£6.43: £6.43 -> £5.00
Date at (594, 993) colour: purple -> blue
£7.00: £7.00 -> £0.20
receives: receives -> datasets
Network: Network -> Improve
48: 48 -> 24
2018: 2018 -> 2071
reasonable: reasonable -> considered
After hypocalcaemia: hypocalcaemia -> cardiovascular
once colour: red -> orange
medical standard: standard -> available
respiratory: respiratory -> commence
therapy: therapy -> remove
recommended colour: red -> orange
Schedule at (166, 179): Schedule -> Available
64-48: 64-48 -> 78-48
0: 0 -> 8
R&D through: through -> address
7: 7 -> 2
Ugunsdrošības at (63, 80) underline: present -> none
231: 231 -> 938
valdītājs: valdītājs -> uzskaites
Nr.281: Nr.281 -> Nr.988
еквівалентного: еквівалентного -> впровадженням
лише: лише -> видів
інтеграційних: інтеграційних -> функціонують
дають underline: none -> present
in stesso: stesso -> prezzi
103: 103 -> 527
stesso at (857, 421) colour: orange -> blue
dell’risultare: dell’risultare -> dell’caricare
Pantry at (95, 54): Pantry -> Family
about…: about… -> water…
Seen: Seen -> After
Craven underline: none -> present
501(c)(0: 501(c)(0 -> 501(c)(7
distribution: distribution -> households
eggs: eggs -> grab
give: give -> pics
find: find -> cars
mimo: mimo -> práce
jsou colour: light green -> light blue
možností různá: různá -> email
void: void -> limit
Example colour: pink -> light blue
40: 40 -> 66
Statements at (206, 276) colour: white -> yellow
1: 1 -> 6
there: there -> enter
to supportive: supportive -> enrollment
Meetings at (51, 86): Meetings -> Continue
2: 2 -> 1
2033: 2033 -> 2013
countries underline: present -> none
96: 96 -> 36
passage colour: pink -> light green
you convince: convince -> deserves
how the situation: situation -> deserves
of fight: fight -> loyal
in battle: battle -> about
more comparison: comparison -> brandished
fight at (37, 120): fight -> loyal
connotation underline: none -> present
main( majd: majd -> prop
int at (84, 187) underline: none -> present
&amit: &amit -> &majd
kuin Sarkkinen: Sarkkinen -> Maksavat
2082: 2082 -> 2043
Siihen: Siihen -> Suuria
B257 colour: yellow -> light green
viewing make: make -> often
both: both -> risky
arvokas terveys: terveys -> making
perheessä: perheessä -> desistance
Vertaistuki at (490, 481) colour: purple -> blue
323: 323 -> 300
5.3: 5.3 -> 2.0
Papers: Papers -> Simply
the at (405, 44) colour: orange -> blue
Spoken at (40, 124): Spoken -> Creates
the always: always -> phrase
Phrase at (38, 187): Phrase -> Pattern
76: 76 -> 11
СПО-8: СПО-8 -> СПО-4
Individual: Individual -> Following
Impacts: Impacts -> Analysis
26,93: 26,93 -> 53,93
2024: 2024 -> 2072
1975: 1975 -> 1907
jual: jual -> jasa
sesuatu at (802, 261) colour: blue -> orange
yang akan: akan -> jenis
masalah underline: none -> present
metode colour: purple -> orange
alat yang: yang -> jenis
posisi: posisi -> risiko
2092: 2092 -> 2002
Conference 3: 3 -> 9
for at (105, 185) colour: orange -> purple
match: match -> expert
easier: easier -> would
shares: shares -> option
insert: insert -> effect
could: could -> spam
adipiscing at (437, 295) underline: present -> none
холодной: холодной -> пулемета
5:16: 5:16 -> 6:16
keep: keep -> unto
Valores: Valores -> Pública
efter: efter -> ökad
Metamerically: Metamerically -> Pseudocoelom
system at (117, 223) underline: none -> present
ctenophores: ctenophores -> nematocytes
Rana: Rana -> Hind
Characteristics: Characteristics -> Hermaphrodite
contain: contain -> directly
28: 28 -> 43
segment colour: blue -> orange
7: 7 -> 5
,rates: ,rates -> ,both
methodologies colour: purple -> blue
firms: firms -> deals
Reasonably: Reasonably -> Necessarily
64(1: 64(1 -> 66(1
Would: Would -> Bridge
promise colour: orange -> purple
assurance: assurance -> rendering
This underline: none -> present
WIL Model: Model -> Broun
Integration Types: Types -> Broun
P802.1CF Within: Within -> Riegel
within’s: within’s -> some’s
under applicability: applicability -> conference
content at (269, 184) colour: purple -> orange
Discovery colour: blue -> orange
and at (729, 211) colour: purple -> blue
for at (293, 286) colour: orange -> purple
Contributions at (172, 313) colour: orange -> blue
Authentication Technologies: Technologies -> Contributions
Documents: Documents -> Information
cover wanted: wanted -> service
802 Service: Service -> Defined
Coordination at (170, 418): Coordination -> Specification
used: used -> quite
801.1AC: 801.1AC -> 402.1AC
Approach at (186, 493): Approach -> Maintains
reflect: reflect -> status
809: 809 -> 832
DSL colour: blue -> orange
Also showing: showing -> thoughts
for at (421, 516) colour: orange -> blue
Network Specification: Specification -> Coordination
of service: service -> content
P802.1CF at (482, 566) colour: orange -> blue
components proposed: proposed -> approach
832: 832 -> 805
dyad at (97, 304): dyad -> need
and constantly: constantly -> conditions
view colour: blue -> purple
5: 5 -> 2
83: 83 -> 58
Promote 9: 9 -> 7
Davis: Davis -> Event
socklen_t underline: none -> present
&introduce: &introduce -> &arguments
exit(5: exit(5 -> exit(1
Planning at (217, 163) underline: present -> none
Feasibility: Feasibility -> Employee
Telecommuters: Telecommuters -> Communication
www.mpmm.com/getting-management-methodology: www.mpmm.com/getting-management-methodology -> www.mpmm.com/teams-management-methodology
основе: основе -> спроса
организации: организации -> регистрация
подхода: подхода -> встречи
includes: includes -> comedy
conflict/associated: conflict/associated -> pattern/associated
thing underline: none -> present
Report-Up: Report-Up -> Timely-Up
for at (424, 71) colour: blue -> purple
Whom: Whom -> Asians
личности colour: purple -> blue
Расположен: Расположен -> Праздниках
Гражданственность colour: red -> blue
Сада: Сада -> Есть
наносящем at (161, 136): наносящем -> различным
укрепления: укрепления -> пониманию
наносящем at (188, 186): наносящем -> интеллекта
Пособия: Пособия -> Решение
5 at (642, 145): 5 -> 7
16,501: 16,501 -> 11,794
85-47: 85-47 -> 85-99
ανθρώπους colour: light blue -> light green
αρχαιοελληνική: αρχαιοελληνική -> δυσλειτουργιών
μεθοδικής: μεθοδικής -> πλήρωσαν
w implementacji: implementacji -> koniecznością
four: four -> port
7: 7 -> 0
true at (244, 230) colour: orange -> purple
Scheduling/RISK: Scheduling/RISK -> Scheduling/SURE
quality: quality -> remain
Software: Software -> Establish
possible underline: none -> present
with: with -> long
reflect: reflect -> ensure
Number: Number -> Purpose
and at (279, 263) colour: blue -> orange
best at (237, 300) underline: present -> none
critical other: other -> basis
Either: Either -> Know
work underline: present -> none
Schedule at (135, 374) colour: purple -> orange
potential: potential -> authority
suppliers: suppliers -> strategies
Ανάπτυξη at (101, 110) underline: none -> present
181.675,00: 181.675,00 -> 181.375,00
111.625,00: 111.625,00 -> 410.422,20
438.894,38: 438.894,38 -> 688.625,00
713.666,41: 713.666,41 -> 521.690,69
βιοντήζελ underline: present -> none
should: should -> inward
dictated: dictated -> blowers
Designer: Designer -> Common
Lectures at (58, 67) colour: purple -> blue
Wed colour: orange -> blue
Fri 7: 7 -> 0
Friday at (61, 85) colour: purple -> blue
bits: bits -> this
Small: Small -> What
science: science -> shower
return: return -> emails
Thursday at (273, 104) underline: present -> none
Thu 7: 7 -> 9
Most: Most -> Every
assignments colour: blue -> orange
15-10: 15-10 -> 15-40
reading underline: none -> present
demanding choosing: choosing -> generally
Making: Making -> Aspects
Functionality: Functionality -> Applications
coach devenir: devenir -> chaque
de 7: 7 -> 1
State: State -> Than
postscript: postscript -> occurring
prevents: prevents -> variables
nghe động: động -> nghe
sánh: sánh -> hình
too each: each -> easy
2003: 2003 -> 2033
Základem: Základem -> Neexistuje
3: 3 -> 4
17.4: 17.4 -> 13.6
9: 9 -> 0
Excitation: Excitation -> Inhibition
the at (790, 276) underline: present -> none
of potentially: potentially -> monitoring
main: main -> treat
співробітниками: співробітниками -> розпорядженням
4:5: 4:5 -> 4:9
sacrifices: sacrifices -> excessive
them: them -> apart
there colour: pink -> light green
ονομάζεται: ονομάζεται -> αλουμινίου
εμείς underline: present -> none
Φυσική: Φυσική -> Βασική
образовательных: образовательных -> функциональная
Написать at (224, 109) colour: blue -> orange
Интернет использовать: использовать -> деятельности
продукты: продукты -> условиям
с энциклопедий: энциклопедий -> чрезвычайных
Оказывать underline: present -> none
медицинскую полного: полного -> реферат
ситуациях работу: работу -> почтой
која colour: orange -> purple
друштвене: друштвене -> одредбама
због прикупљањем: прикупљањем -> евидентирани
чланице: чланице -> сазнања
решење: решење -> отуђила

WHAT IS ASKED:
Arrange as a numbered list the lines of the listing running from its first line through the line containing "the at (405, 44) colour: orange -> blue", both ends included. Omit blank lines.

EXERCISE RESULT:
1. £6.43: £6.43 -> £5.00
2. Date at (594, 993) colour: purple -> blue
3. £7.00: £7.00 -> £0.20
4. receives: receives -> datasets
5. Network: Network -> Improve
6. 48: 48 -> 24
7. 2018: 2018 -> 2071
8. reasonable: reasonable -> considered
9. After hypocalcaemia: hypocalcaemia -> cardiovascular
10. once colour: red -> orange
11. medical standard: standard -> available
12. respiratory: respiratory -> commence
13. therapy: therapy -> remove
14. recommended colour: red -> orange
15. Schedule at (166, 179): Schedule -> Available
16. 64-48: 64-48 -> 78-48
17. 0: 0 -> 8
18. R&D through: through -> address
19. 7: 7 -> 2
20. Ugunsdrošības at (63, 80) underline: present -> none
21. 231: 231 -> 938
22. valdītājs: valdītājs -> uzskaites
23. Nr.281: Nr.281 -> Nr.988
24. еквівалентного: еквівалентного -> впровадженням
25. лише: лише -> видів
26. інтеграційних: інтеграційних -> функціонують
27. дають underline: none -> present
28. in stesso: stesso -> prezzi
29. 103: 103 -> 527
30. stesso at (857, 421) colour: orange -> blue
31. dell’risultare: dell’risultare -> dell’caricare
32. Pantry at (95, 54): Pantry -> Family
33. about…: about… -> water…
34. Seen: Seen -> After
35. Craven underline: none -> present
36. 501(c)(0: 501(c)(0 -> 501(c)(7
37. distribution: distribution -> households
38. eggs: eggs -> grab
39. give: give -> pics
40. find: find -> cars
41. mimo: mimo -> práce
42. jsou colour: light green -> light blue
43. možností různá: různá -> email
44. void: void -> limit
45. Example colour: pink -> light blue
46. 40: 40 -> 66
47. Statements at (206, 276) colour: white -> yellow
48. 1: 1 -> 6
49. there: there -> enter
50. to supportive: supportive -> enrollment
51. Meetings at (51, 86): Meetings -> Continue
52. 2: 2 -> 1
53. 2033: 2033 -> 2013
54. countries underline: present -> none
55. 96: 96 -> 36
56. passage colour: pink -> light green
57. you convince: convince -> deserves
58. how the situation: situation -> deserves
59. of fight: fight -> loyal
60. in battle: battle -> about
61. more comparison: comparison -> brandished
62. fight at (37, 120): fight -> loyal
63. connotation underline: none -> present
64. main( majd: majd -> prop
65. int at (84, 187) underline: none -> present
66. &amit: &amit -> &majd
67. kuin Sarkkinen: Sarkkinen -> Maksavat
68. 2082: 2082 -> 2043
69. Siihen: Siihen -> Suuria
70. B257 colour: yellow -> light green
71. viewing make: make -> often
72. both: both -> risky
73. arvokas terveys: terveys -> making
74. perheessä: perheessä -> desistance
75. Vertaistuki at (490, 481) colour: purple -> blue
76. 323: 323 -> 300
77. 5.3: 5.3 -> 2.0
78. Papers: Papers -> Simply
79. the at (405, 44) colour: orange -> blue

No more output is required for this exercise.